Email: opini@kompas.com opini@kompas.co.id

Minggu, 18 Mei 2008

NAMA INDONESIA DI MATA WARGA LIBYA


Nama Indonesia masih melekat di hati warga negara Libya, terutama kaum tuanya. Mereka sangat terkesan oleh peran Indonesia di Benua Afrika dalam memperjuangkan kemerdekaan mereka.

Hal tersebut masih saya rasakan ketika berkunjung takziyah belasungkawa sahabat Libya yang meninggal dunia di sebuah pedesaan di luar kota Tripoli. Ceritanya ada seorang kawan Malaysia yang sudah menetap di Libya 13 tahun lamanya dan bekerja di perusahaan joint venture Malaysia-Libya, di bidang kontruksi jalan raya. Kawan Malaysia ini mempunyai karyawan warga Libya yang bekerja di perusahaan tersebut. Ketika orang itu meninggal dia masih berada di Kuala Lumpur dan tiga hari kemudian baru datang. Dia mengajak kami (saya dan dua orang kawan Indonesia) untuk takziyah ke rumah orang tuanya di kawasan Aziziyah, kurang lebih 80 km dari Tripoli.

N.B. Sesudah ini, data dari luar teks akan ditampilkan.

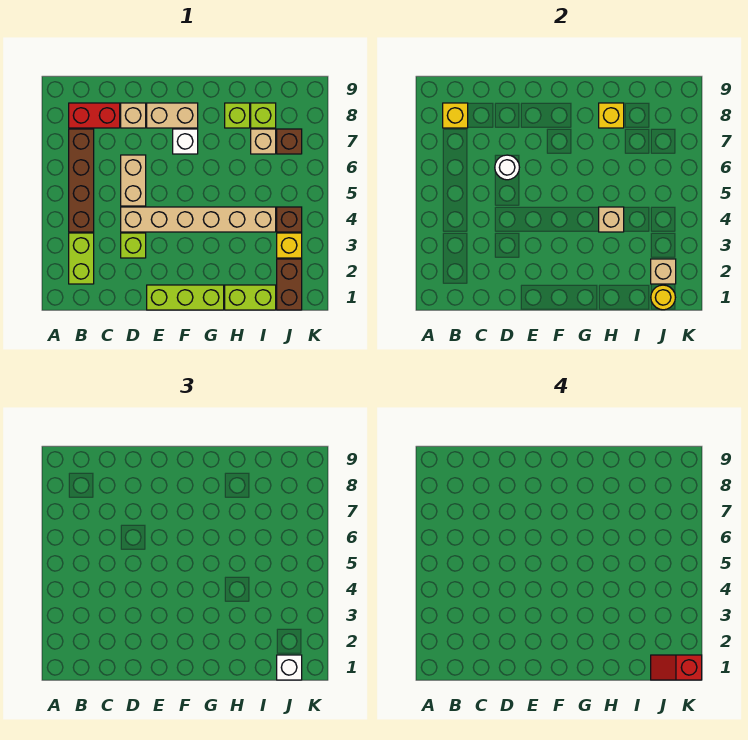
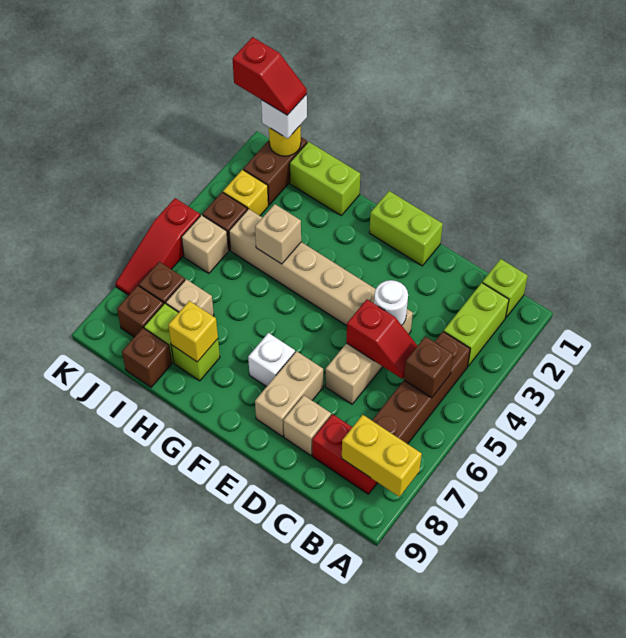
none -> brown 1x1 brick [404,336,454,398]
yellow 1x1 brick [443,103,468,128] -> yellow 1x2 brick [342,415,422,497]
none -> red 1x2 slope [346,300,417,379]
lime 1x1 brick [121,233,146,258] -> lime 1x1 brick moved to [482,259,528,318]
white 1x1 round brick [495,155,519,180] -> white 1x1 round brick moved to [374,280,408,325]
lime 1x3 brick [147,285,224,310] -> lime 1x2 brick [369,191,443,266]
tan 1x2 brick [147,103,198,128] -> tan 1x2 brick turned to [255,351,323,436]
none -> brown 1x1 brick [122,328,172,387]
tan 1x1 brick [651,259,676,284] -> tan 1x1 brick moved to [182,215,228,273]
none -> brown 1x1 brick [117,286,164,337]
none -> red 1x3 slope [116,198,200,295]

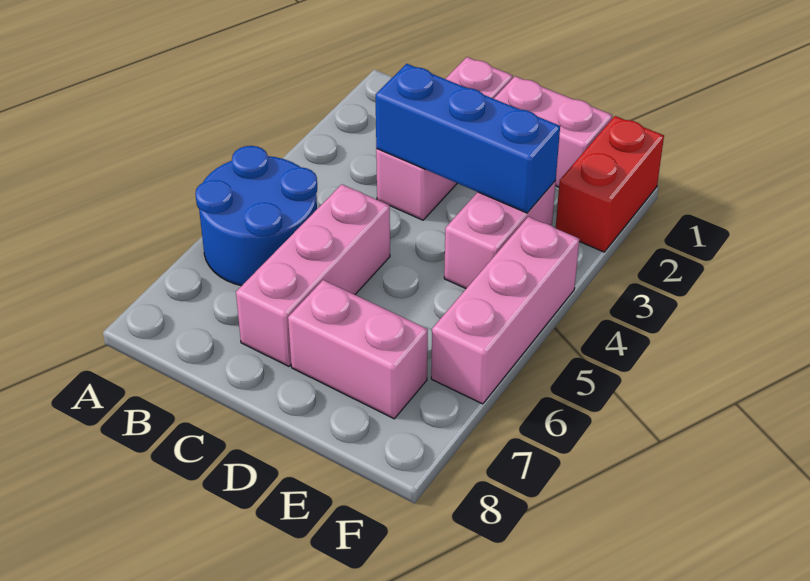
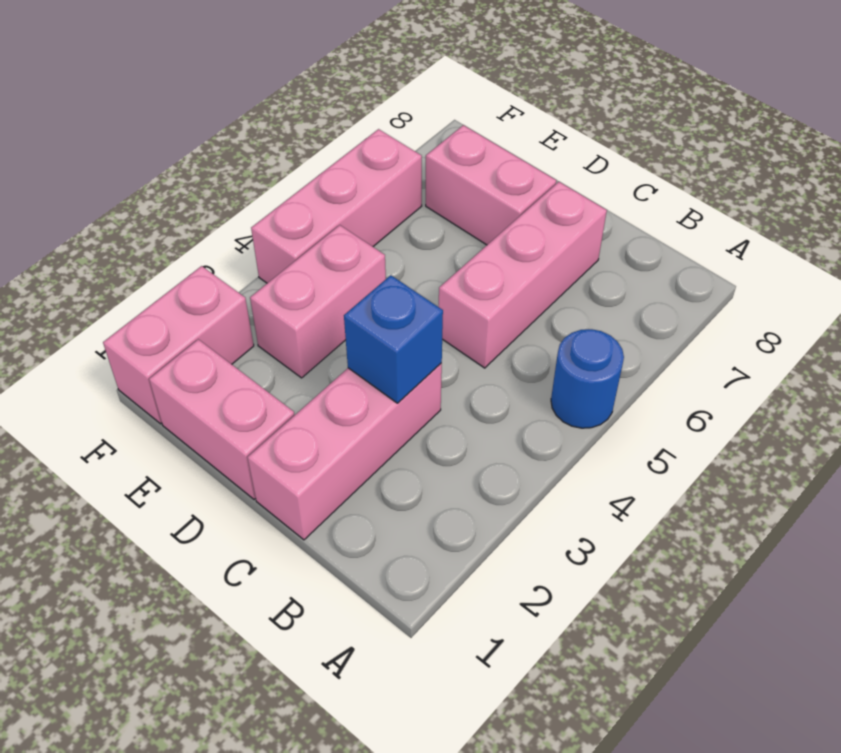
blue 2x2 round brick [195,146,317,286] -> blue 1x1 round brick [551,329,624,428]
blue 1x3 brick [376,64,560,213] -> blue 1x1 brick [344,275,443,403]
red 1x2 brick [556,116,664,252] -> pink 1x2 brick [103,266,254,424]

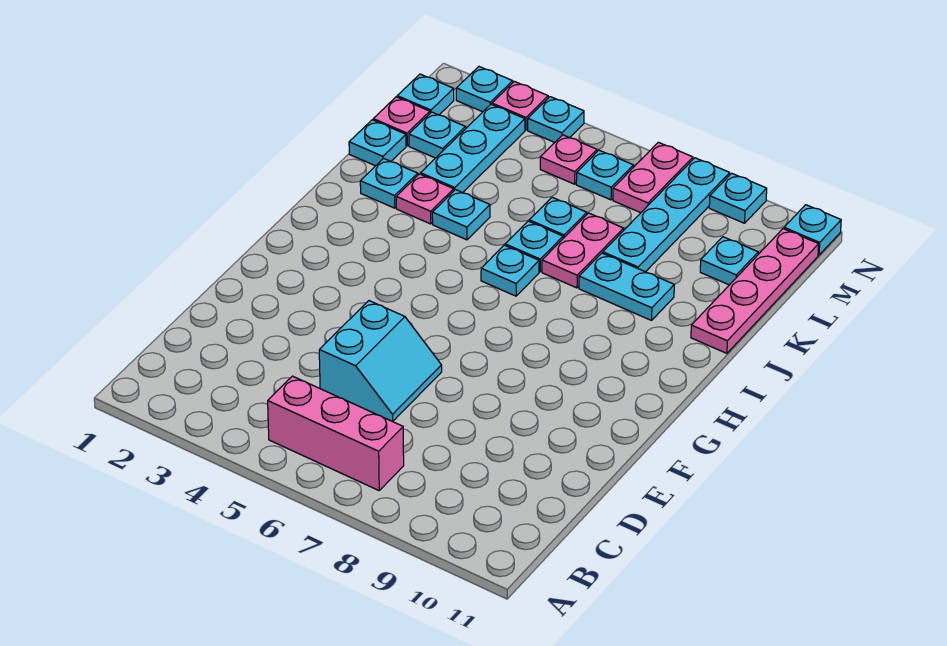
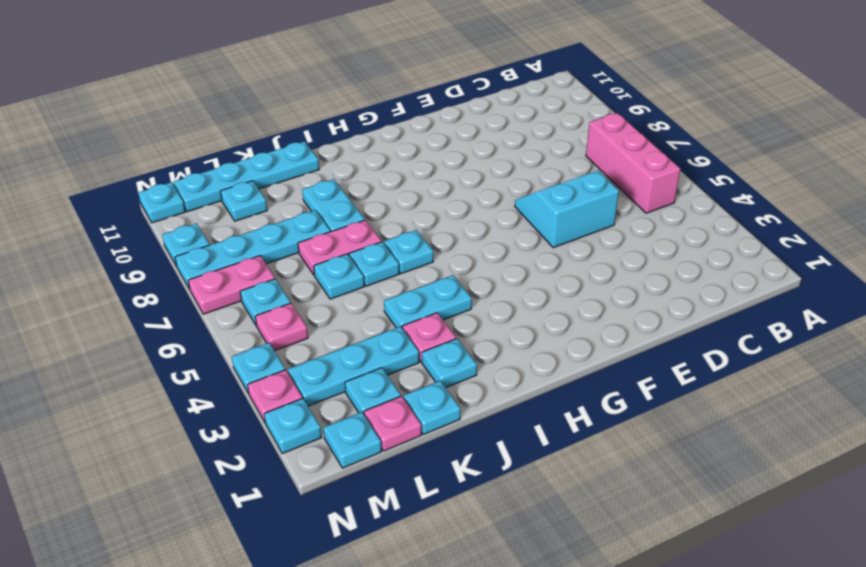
cyan 1x1 plate [432,190,490,240] -> cyan 1x2 plate [384,275,472,329]
pink 1x4 plate [691,229,819,353] -> cyan 1x4 plate [173,141,319,212]

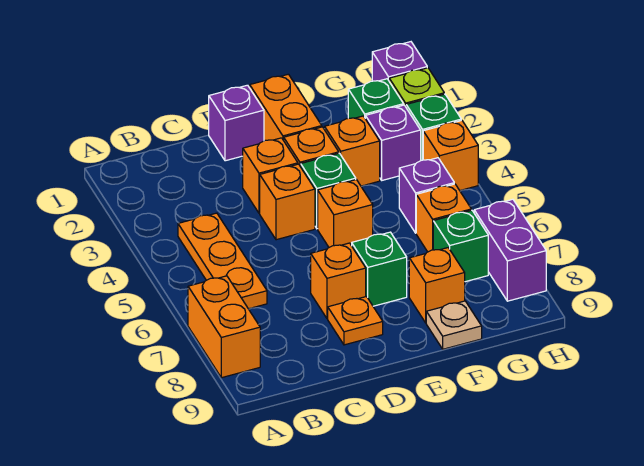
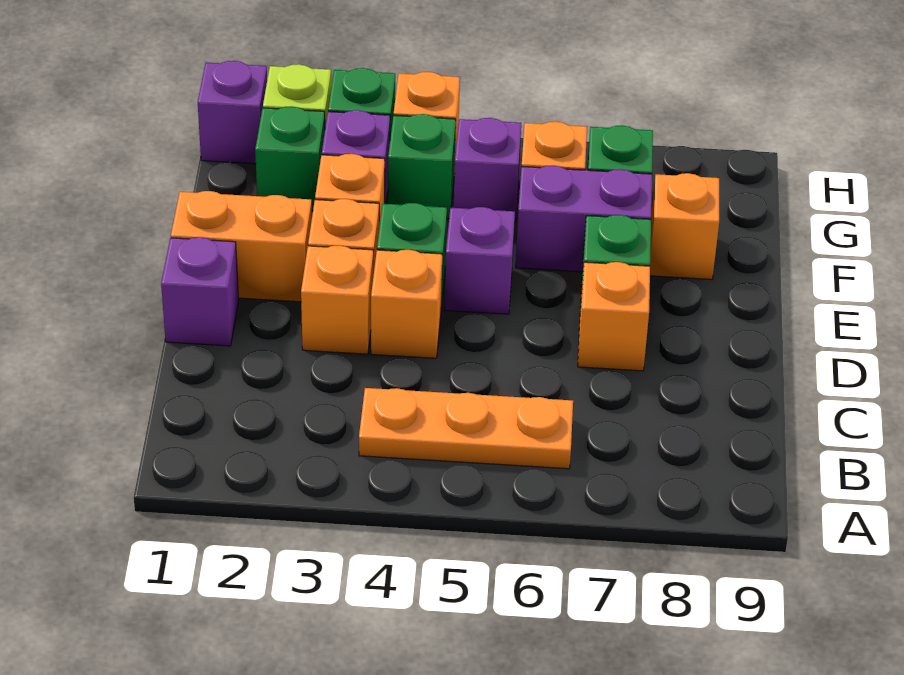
orange 1x2 brick [188,276,260,378] -> none
orange 1x1 plate [328,297,383,345] -> none
orange 1x1 brick [318,180,373,247] -> purple 1x1 brick [445,207,515,314]
tan 1x1 plate [426,301,482,349] -> none
none -> green 1x1 brick [388,114,456,219]
purple 1x2 brick [474,199,546,301] -> purple 1x2 brick moved to [516,165,652,272]

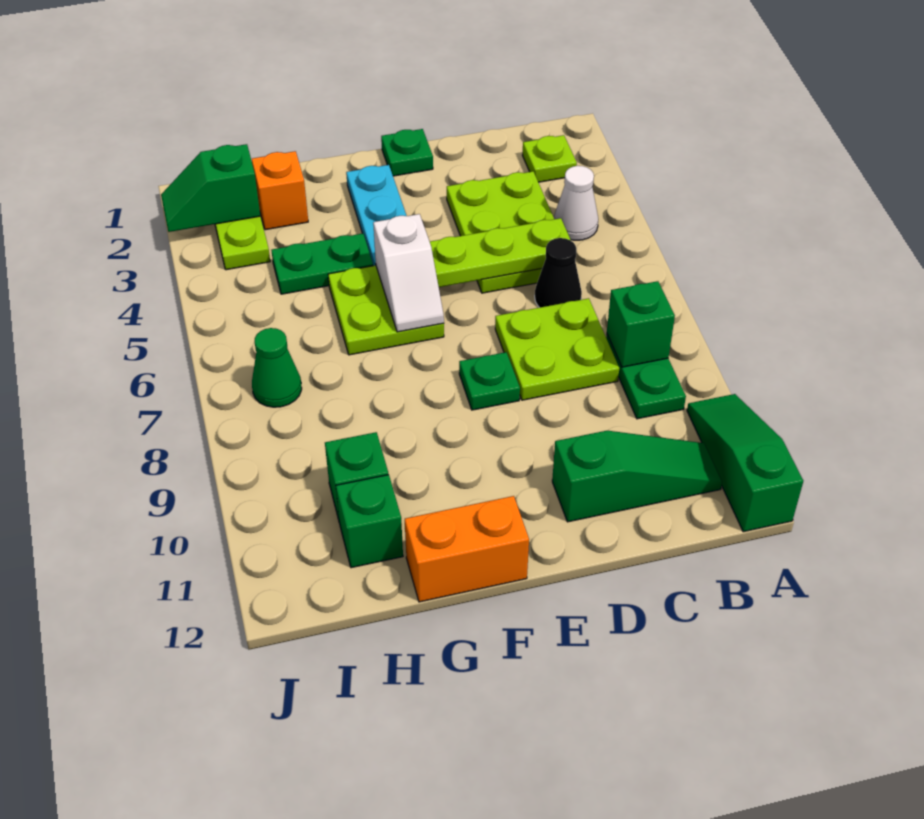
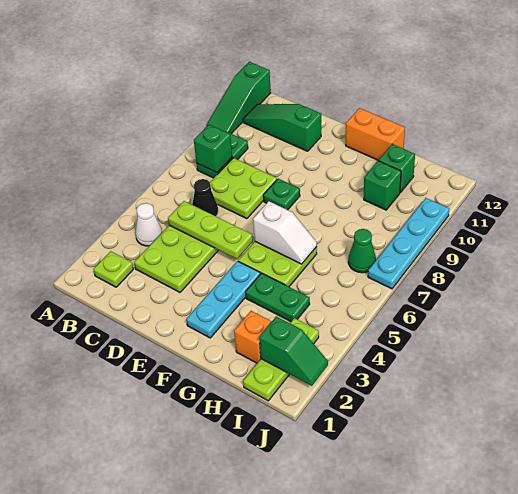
green 1x1 plate [381,129,433,176] -> none
white 1x2 slope [373,214,444,332] -> white 1x2 slope turned to [253,201,317,264]
none -> cyan 1x4 plate [368,198,449,289]

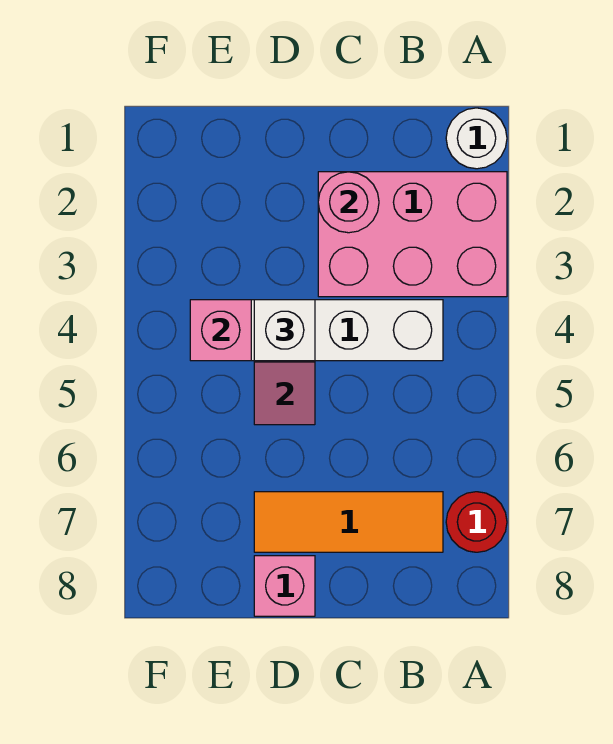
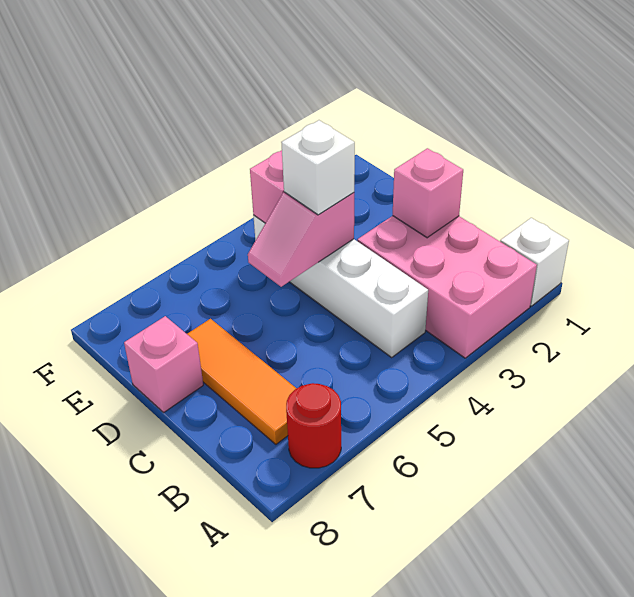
white 1x1 round brick [446,108,507,169] -> white 1x1 brick [500,218,569,306]
pink 1x1 round brick [318,172,379,233] -> pink 1x1 brick [393,148,463,238]

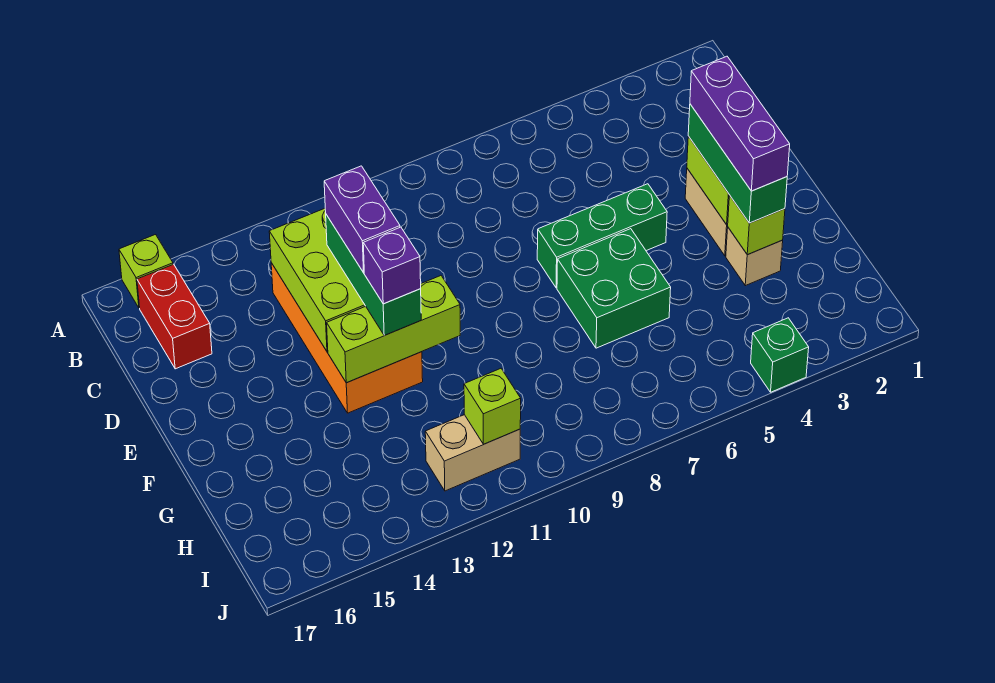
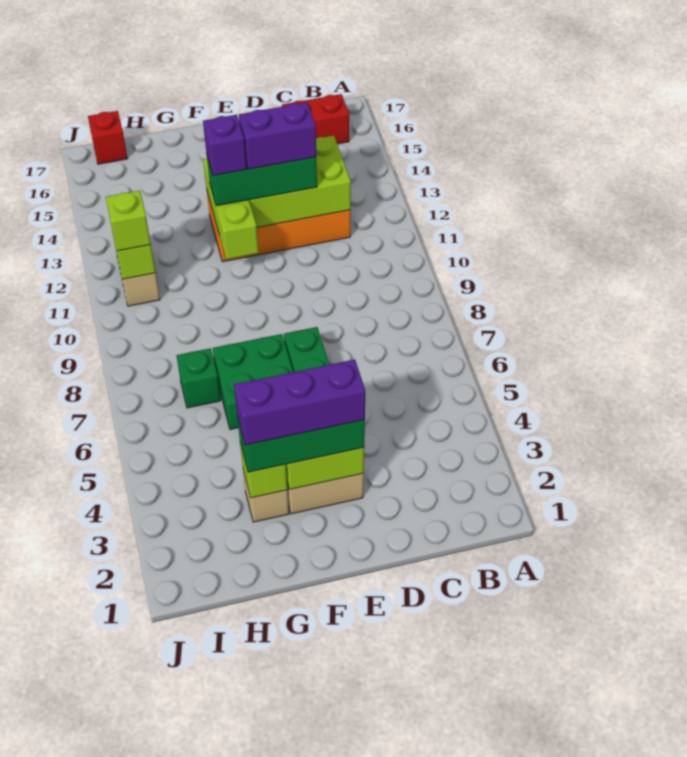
lime 1x1 brick [119,235,173,308] -> lime 1x1 brick moved to [106,191,151,251]
none -> red 1x1 brick [88,111,127,164]
green 1x1 brick [751,318,809,392] -> green 1x1 brick moved to [176,348,221,408]

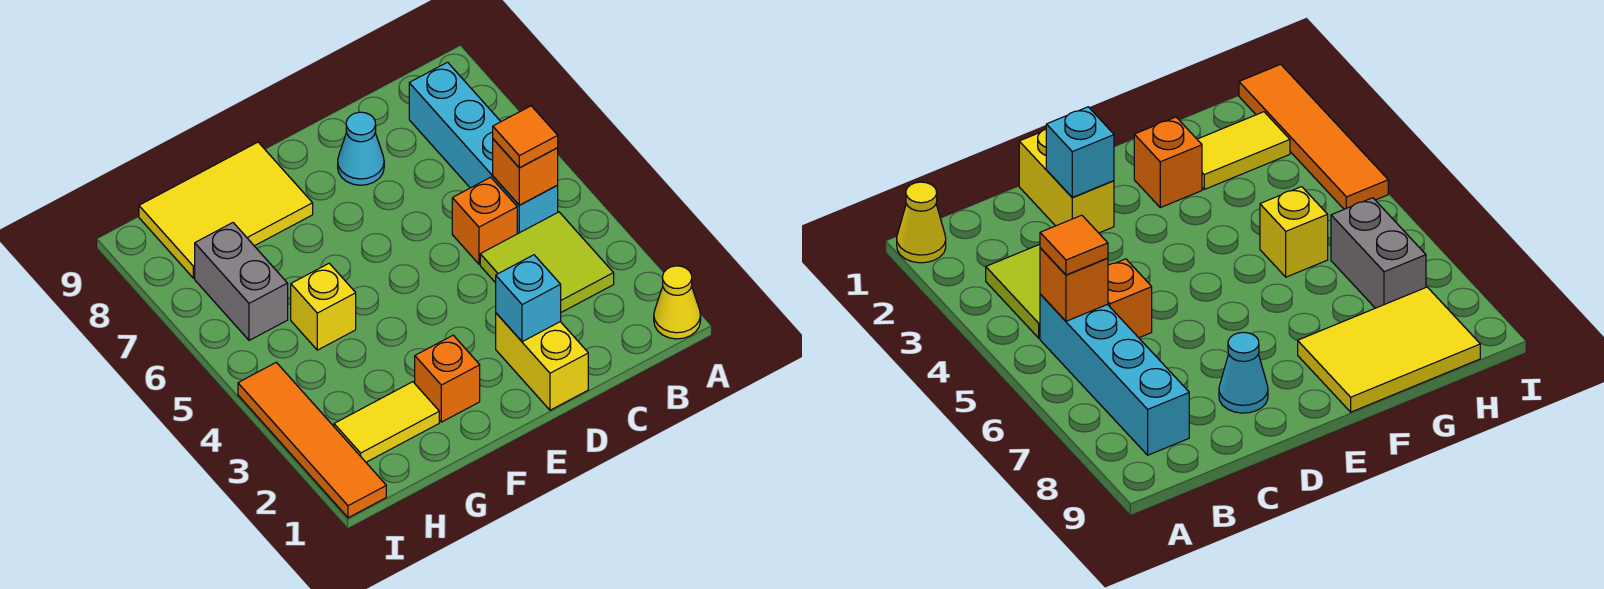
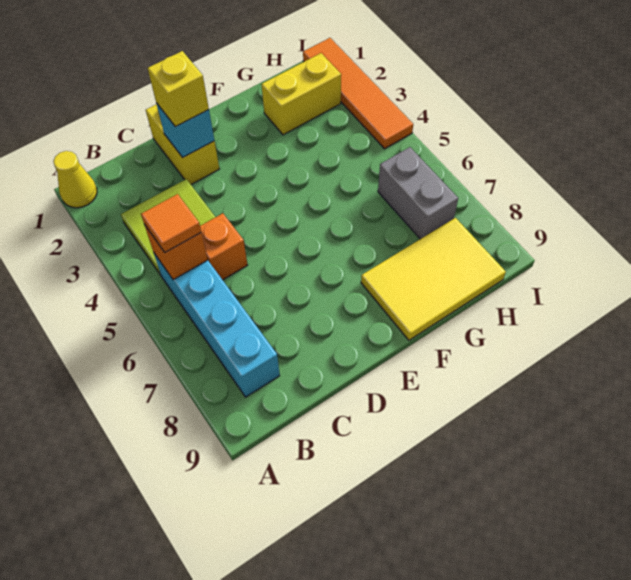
cyan 1x1 cone [338,112,384,185] -> none
orange 1x1 brick [415,335,480,422] -> none
yellow 1x2 tile [334,382,439,462] -> yellow 1x2 brick [261,53,341,135]
yellow 1x1 brick [291,263,356,350] -> yellow 1x1 brick moved to [148,51,209,127]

Hari itu (Jum’at, 16 Mei 2008) cuaca tripoli cukup menyengat. Kurang lebih 37c. Sepnjang jalan menuju Aziziyah terrlihat kebun-kebun zaitun yang tumbuh subur sepanjang mata memandang. Satu bulan lagi zaitun akan memasuki musim panen. Bahkan bapak-bapak diplomat ada yang membali zaitun mentah dan memeroses sendiri menjadi zaitun yang siap dimakan untuk penambah selera makan. Ketika kami tiba di sebuah perkebunan, terlihat hanya ada tiga atau empat buah rumah di tengah perkebunan yang sangat luas. (Rumah-rumah di Tripoli besar-besar, kamarnya, ruang tamunya, kamar mandinya dll. Pokoknya serba gede). Kami disambut oleh ayah almarhum dan dua adiknya. Almarhum rupanya belum menikah. Kami lihat masih ada tenda untuk takziyah. Kami diterima di ruang tamu depan dan disuguhi air mineral sejuk dan juga teh khas libya. Teh campur na’na (mint) dengan aroma wangi dan kental. Cuma sayang, gelasnya super kecil. Cara penyajiannya langsung dari poci dan diberikan kepada hadirin satu persatu. Saya coba, rasanya ’laziz’ dan nikmat betul. Rasanya ingin tambah, tapi mau ambil sendiri sungkan. Karena tadi semuanya dilayani.

Kami datang paling dulu. Kemudian datang beberapa para tetua libya dengan pakain kebesarannya (kain semacam selimut yang diselendangkan, lihat photonya). Kami ngobrol kesana kemari, dari obrolan tentang kematian, agama dan berita dunia. Saya merasakan keakraban yang sangat hangat walau kami baru pertama kali bertemu. Seakan-akan sudah seperti kawan lama saja. Mereka sangat memuji indonesia. Pertama, Indonesia mereka tahu sudah maju dalam bidang industri. Walau ada masalah ekonomi-sosial, tidak menjadi persoalan, karena kalau industri kuat ekonomipun akan kuat, walau kami bantah bahwa persoalan Indonesia runyem sekali, mereka tetap membela Indonesia. Selama industri maju, kata mereka, otomatis ekonomi pun akan mengikuti. Berbeda dengan Libya, walau kaya minyak, tapi indiustrinya tidak ada’ kata mereka, tetap saja tidak bagus. Kedua, mereka bertemu dengan jamaah haji Indonesia di Makkah. Rupanya mereka melaksanakan haji pada musim haji tahun lalu. Mereka sangat terkesan dengan para jamaah haji kita yang tertib, rapih, sopan, santun dan memenuhi masjid Haram di Makkah dan masjid Nabawi di Madinah dengan banyak melakukan shalat dan tadarus Al-Qur’an (walau masih taraf seremonial???). Dan banyak lagi pujian tentang Indonesia. Kesan saya, para tetua (Masyaikh) Libya masih terkesan positif dengan peran Indonesia terhadap perjuangan di Benua Afrika dan masih dalam memori mereka.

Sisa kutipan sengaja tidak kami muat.